Black Forest Cake
A delicious black forest cake with chocolate cake layers soaked in a cherry brandy syrup and covered in whipped cream, shaved chocolate, and cherries.
Black Forest Cake
Prep Time: 45 minutes
Cook Time: 30 minutes
Total Time: 1 hour 15 minutes
Ingredients
For the Cake
- 2 cups all-purpose flour 240g
- 1 1/2 cup sugar 300g
- 1 cup unsalted butter 227g, room temperature
- 1 cup buttermilk 236mL
- 1/2 cup cocoa powder 58g
- 1/2 tsp baking powder 2g
- 1/2 tsp baking soda 3g
- 1 tsp salt 5g
- 1 tbsp coffee 15mL
- 2 eggs
- 2 egg yolks
For the Syrup
- 1/2 cup water 170g, melted and cooled
- 1/2 cup sugar 115g, room temperature
- 1/3 cup Kirsche
For the Whipped Cream Frosting
- 1 1/2 pints heavy cream cold
- 1/3 cup powdered sugar plus more to taste.
- 1 1/2 tbsp Kirsche 22mL
For the Assembly
- 2 cups cherries plus more for decorating
- 1 bittersweet chocolate
Instructions
For the Cake
- Butter and flour 3 six inch cake pans. Preheat oven to 350F.
- Sift the flour baking soda and powder, salt and cocoa powder.
- Cream the butter and sugar together until light and fluffy. Beat the eggs and yolks in one at a time, then add in the coffee.
- In three batches, mix in the flour mixture alternating with the buttermilk. Don’t over-mix!
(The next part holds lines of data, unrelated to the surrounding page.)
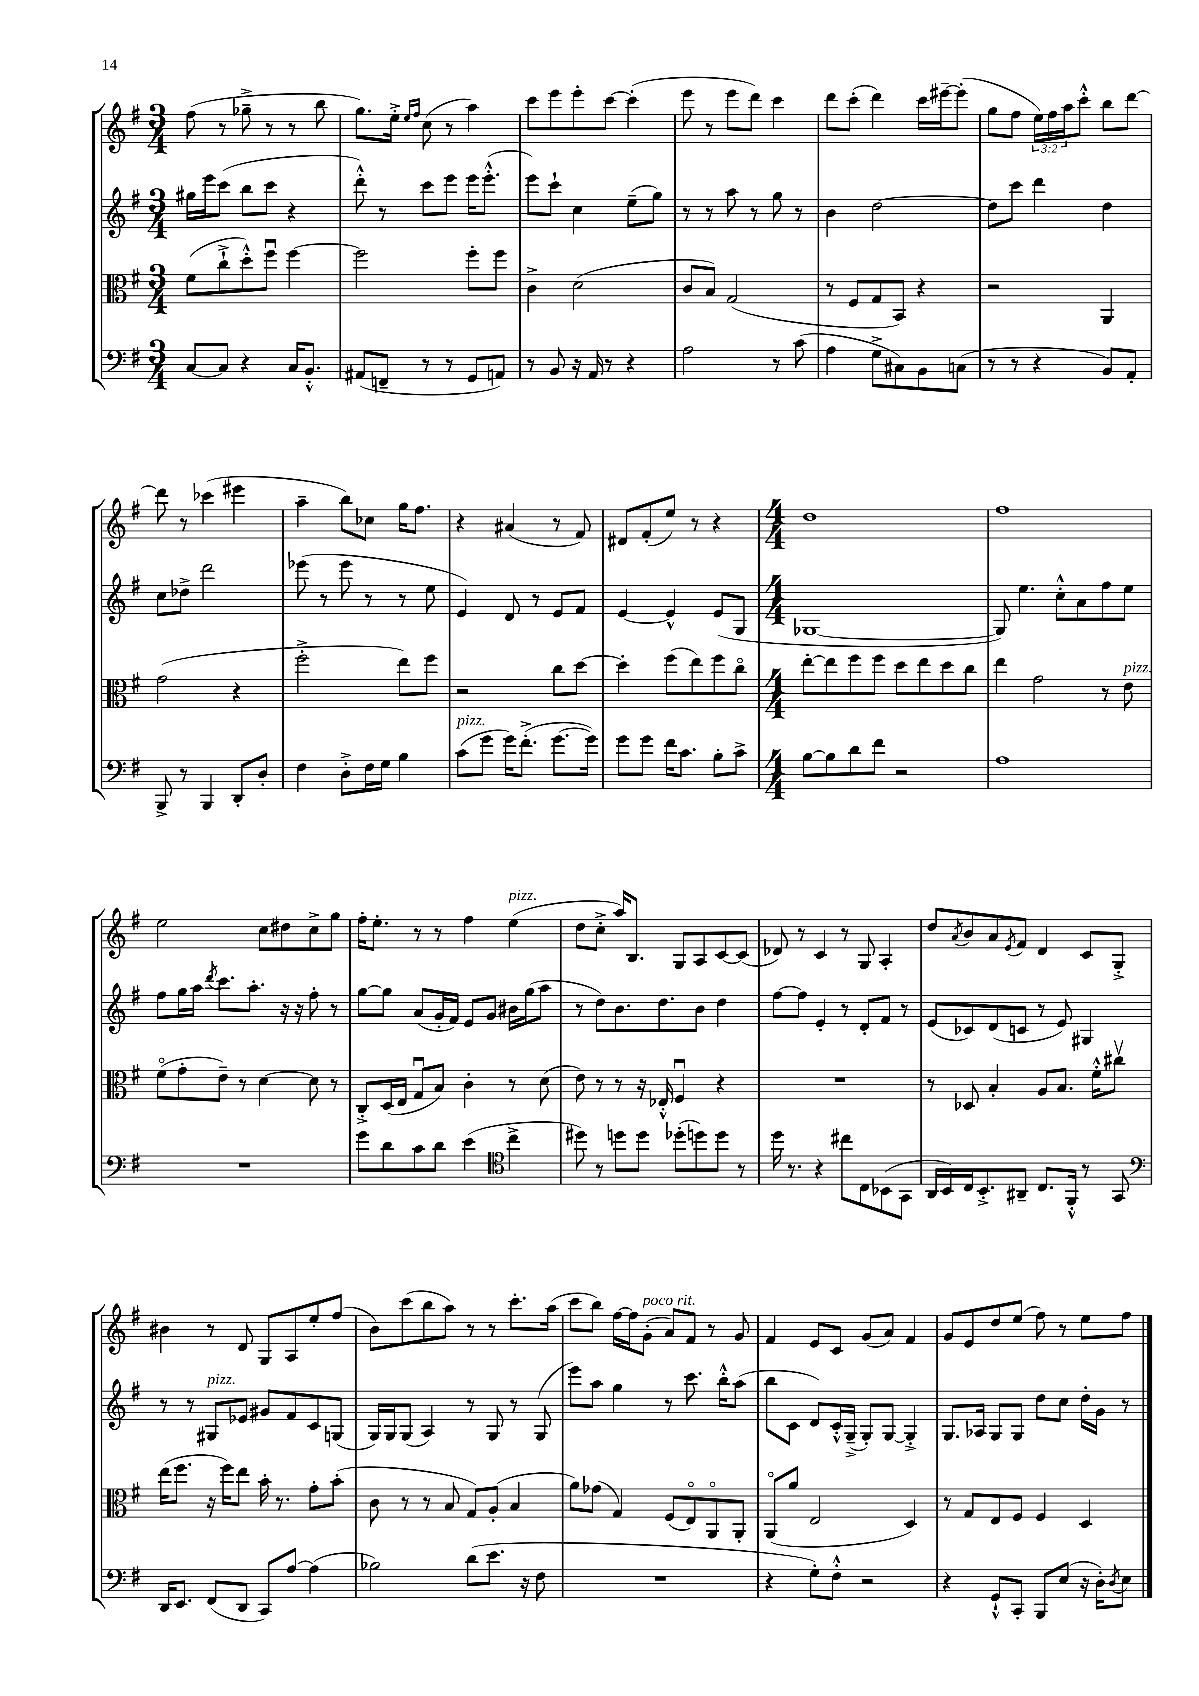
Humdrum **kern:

**kern	**kern	**kern	**kern
*staff4	*staff3	*staff2	*staff1
*clefF4	*clefC3	*clefG2	*clefG2
*k[f#]	*k[f#]	*k[f#]	*k[f#]
*M3/4	*M3/4	*M3/4	*M3/4
[8C/L	(8f#\L	16gg#\LL	(8ff#\
.	.	16eee\J	.
8C/]J	8cc`^\	(8ccc\J	8r
4r	8dd'^^\)	8bb\L	8gg-~^\
.	8ff#u\J	8ccc\J	8r
16C/LK	[4ff#\	4r	8r
8.BB'^^/J	.	.	.
.	.	.	8bb\
=	=	=	=
(8AA#/L	2ff#\]	8ddd'^^\)	8.gg\L)
8FF~/J	.	8r	.
.	.	.	16ee'^\Jk
.	.	.	16qqee/LL
.	.	.	16qqff#/JJ
8r	.	8ccc\L	(8cc\
8r	.	8eee\J	8r
8GG/L	8ff#'\L	16eee\LK	4aa\)
.	.	(8.eee'^^\J	.
8AA/J)	8ff#\J	.	.
=	=	=	=
8r	4c^\	8eee\L)	8ccc\L
8BB/	.	8ccc`\J	8eee\
16r	(2d\	4cc\	8eee'\
16AA/	.	.	.
8r	.	.	[8ccc\J
4r	.	(8ee~\L	(4ccc'\]
.	.	8gg\J)	.
=	=	=	=
2A\	8c/L	8r	8eee\
.	8B/J)	8r	8r
.	(2G/	8aa\	8eee\L
.	.	8r	8ddd\J)
8r	.	8gg\	4ccc\
(8c\	.	8r	.
=	=	=	=
4A\	8r	4b\	8ddd\L
.	8F#/L	.	(8ccc'\J
8G^\L	8G/	[2dd\	4ddd\)
8C#\)	8BB/J)	.	.
8BB\	4r	.	16ccc\LL
.	.	.	[16eee#~\J
(8C\J	.	.	(8eee#'\]J
=	=	=	=
8r	2r	8dd\]L	8gg\L
8r	.	8ccc\J	8ff#\J
4r	.	4ddd\	24ee\LL)
.	.	.	24ff#\
.	.	.	24aa\J
.	.	.	8ccc'^^\J
8BB/L)	4AA/	4dd\	8bb\L
8AA'/J	.	.	[8ddd\J
=	=	=	=
8BBB^/	(2g\	8cc\L	8ddd\]
8r	.	8dd-^\J	8r
4BBB/	.	2ddd\	(4ccc-\
8DD'/L	4r	.	4eee#\
8D'/J	.	.	.
=	=	=	=
4F#\	2ff#'^\	(8eee-\	4aa~\
.	.	8r	.
8D'^\L	.	8eee-\	8bb\L)
16F#\L	.	8r	8cc-\J
16G\JJ	.	.	.
4B\	8ee\L)	8r	16gg\LK
.	.	.	8.ff#\J
.	8ff#\J	8ee\	.
=	=	=	=
(8c\L	2r	4e/)	4r
8g\J	.	.	.
16g\LK)	.	8d/	(4a#/
(8.f#'^\J	.	.	.
.	.	8r	.
[8.g\L	8cc\L	8e/L	8r
.	[8dd\J	8f#/J	8f#/)
16g\]Jk)	.	.	.
=	=	=	=
8g\L	4dd'\]	[4e/	8d#/L
8g\J	.	.	(8f#'/
16f#\LK	(8ff#\L	4e^^/]	8ee/J)
8.c\J	.	.	.
.	8ee\)	.	8r
8B'\L	8ff#\	(8e/L	4r
8c^\J	8cco\J	8G/J	.
=	=	=	=
*M4/4	*M4/4	*M4/4	*M4/4
[8B\L	[8ee'\L	[1G-	1dd
8B\]	8ee\]	.	.
8d\	8ff#\	.	.
8f#\J	8ff#\J	.	.
2r	8dd\L	.	.
.	8ee\	.	.
.	8dd\	.	.
.	8cc\J	.	.
=	=	=	=
1A	4ee\	8G-/])	1ff#
.	.	4.ee\	.
.	2g\	.	.
.	.	8cc'^^\L	.
.	.	8a\	.
.	8r	8ff#\	.
.	8e\	8ee\J	.
=	=	=	=
1r	(8f#o\L	8ff#\L	2ee\
.	8g'\	16gg\L	.
.	.	16aa\JJ	.
.	.	8qddd/	.
.	8e~\J)	8.ccc\L	.
.	8r	.	.
.	.	8.aa'\J	.
.	[4d\	.	8cc\L
.	.	16r	8dd#\
.	.	16r	.
.	8d\]	8ff#'\	8cc^\
.	8r	8r	8gg\J
=	=	=	=
8g\L	8C'^/L	[8gg\L	16ff#'\LK
.	.	.	8.ee'\J
8d\	(16D/L	8gg\]J	.
.	16E/JJ	.	.
8c\	8Gu/L	(8a/L	8r
8d\J	8B/J)	16g'/L	8r
.	.	16f#/JJ)	.
(4e\	4c'\	8e/L	4ff#\
.	.	8g/J	.
*clefC4	*	*	*
4cc^\	8r	16b#\LL	(4ee\
.	.	(16gg\J	.
.	(8d\	8aa\J	.
=	=	=	=
8dd#\)	8e\)	8r	8dd\L
8r	8r	8dd\L)	8cc'^\J
8dd\L	8r	8.b\	16aa/LK)
.	.	.	8.B/J
8dd\J	16r	.	.
.	16E-'^^/	8.dd\	.
(8dd-'\L	4F#u/	.	8G/L
8dd\)	.	8b\J	8A/
8dd\J	4r	4dd\	[8c/
8r	.	.	(8c/]J
=	=	=	=
16dd\	1r	[8ff#\L	8d-/)
8.r	.	.	.
.	.	8ff#\]J	8r
4r	.	4e'/	4c/
8cc#\L	.	8r	8r
8C\	.	8d'/L	8G/
(8BB-\	.	8f#/J	4A'/
8GG\J	.	8r	.
=	=	=	=
16AA/LL	8r	(8e/L	8dd/L
16BB/)	.	.	.
.	.	.	8qa/
16C/J	8D-/	8c-/)	8b/
8.BB'^/	.	.	.
.	4B'/	(8d/	8a/
.	.	.	8qe/
8AA#~/J	.	8c/J	8f#/J
8.C/L	8A/L	8r	4d/
.	8.B/J	8e/)	.
16FF#'^^/Jk	.	.	.
8r	.	4G#/	8c/L
.	16f#'^^\LK	.	.
8GG/	8cc#v\J	.	8G'^/J
=	=	=	=
*clefF4	*	*	*
16DD/LK	(16ee\LK	8r	4b#\
8.EE/J	8.ff#\J	.	.
.	.	8r	.
(8FF#/L	16r	8G#/L	8r
.	16ff#\LK)	.	.
8DD/J	8ee\J	8e-/J	8d/
8CC/L)	16b'\	8g#/L	8G/L
.	8.r	.	.
[8A/J	.	8f#/	8A/
(4A\]	8g'\L	8c/	8ee'/
.	(8b'\J	(8G/J	(8ff#/J
=	=	=	=
2B-\)	8c\	16G/LL)	8b\L)
.	.	16G/J	.
.	8r	(8G/J	(8ccc\
.	8r	4A/)	8bb\
.	8B/	.	8aa\J)
(8d\L	8G/L)	8r	8r
8.e\J	(8A'/J	8G/	8r
.	4B/	8r	8.ccc'\L
16r	.	.	.
8F#\	.	(8G/	.
.	.	.	(16aa\Jk
=	=	=	=
1r	8a\L)	8eee\L)	8ccc\L
.	(8g-\J	8aa\J	8bb\J)
.	4G/)	4gg\	[16ff#\LL
.	.	.	16ff#\]J
.	.	.	(8g'\J
.	(8F#/L	8r	8a/L)
.	8Eo/)	8.ccc\	8f#/J
.	8AAo/	.	8r
.	.	16bb'^^\LK	.
.	8AA'/J	(8aa\J	8g/
=	=	=	=
4r	(8AAo/L	8bb\L	4f#/
.	8a/J	8c\J	.
8G'\L)	2E/	8d/L)	8e/L
8F#'^^\J	.	16c'^^/L	8c/J
.	.	(16G~^/JJ	.
2r	.	8G'/L)	(8g/L
.	.	[8G/J	8a/J)
.	4D/)	4G'^/]	4f#/
=	=	=	=
4r	8r	8.G/L	8g/L
.	8G/L	.	8e/
.	.	16A-/Jk	.
8GG`^^/L	8E/	8G/L	8dd/
8CC'/J	8F#/J	8G/J	(8ee/J
8BBB/L	4F#/	8dd\L	8ff#\)
(8E/J	.	8cc\J	8r
16r	4D/	16dd'\LL	8ee\L
16D'\LK)	.	16g\JJ	.
8qD/	.	.	.
8E\J	.	8r	8ff#\J
==	==	==	==
*-	*-	*-	*-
- Divide batter evenly into pans and bake at 350f for about 25 – 30 minutes or until the centers are done. Allow to cool in pans for about 10 minutes and then invert onto a wire rack.
For the Syrup:
- Add the water and sugar to a small pot then bring to a boil. Allow to boil for about a minute then remove from heat and stir in the cherry liqueur. Transfer to a bowl and allow to cool before using.
For the Whipped Cream Frosting
- Add the cold cream, powdered sugar, and Kirsche to the bowl of your stand mixer fitted with a whisk attachment then beat on high until soft peaks form. I always chill my bowl and whisk for a fast whip but this is optional.
For the Assemby
- Melt about 1/4 cup or dark chocolate with two tablespoons of cream. Whisk together and set aside.
- Wash, halve and pit about about 2 cups of cherries then transfer to a bowl and set aside.
- Carefully shave the chocolate using a knife or vegetable peeler. and set aside.
- Cover the first cake layer with whipped cream then press cherry halves all over the top. These cherry pieces are actually structural as they will hold the cake up, whipped cream is TOO soft for a three layer cake on it’s own. Repeat the process with the other layers until the cake is assembled.
- Give the cake a quick smooth and push in any errant cherries. Cover the cake with more whipped cream then smooth the top and side.
- Gingerly press shaved chocolate onto the bottom half of the cake. You can also toss the chocolate at the cake as the frosting is quite soft and easy to disturb.
- Pour or pipe ganache onto the cake’s top then smooth out. Leave about an inch from the edge uncovered.
- Transfer the remaining whipped cream to a piping bag fitted with a large closed star tip (849) Pipe dollops on the top then top with cherries.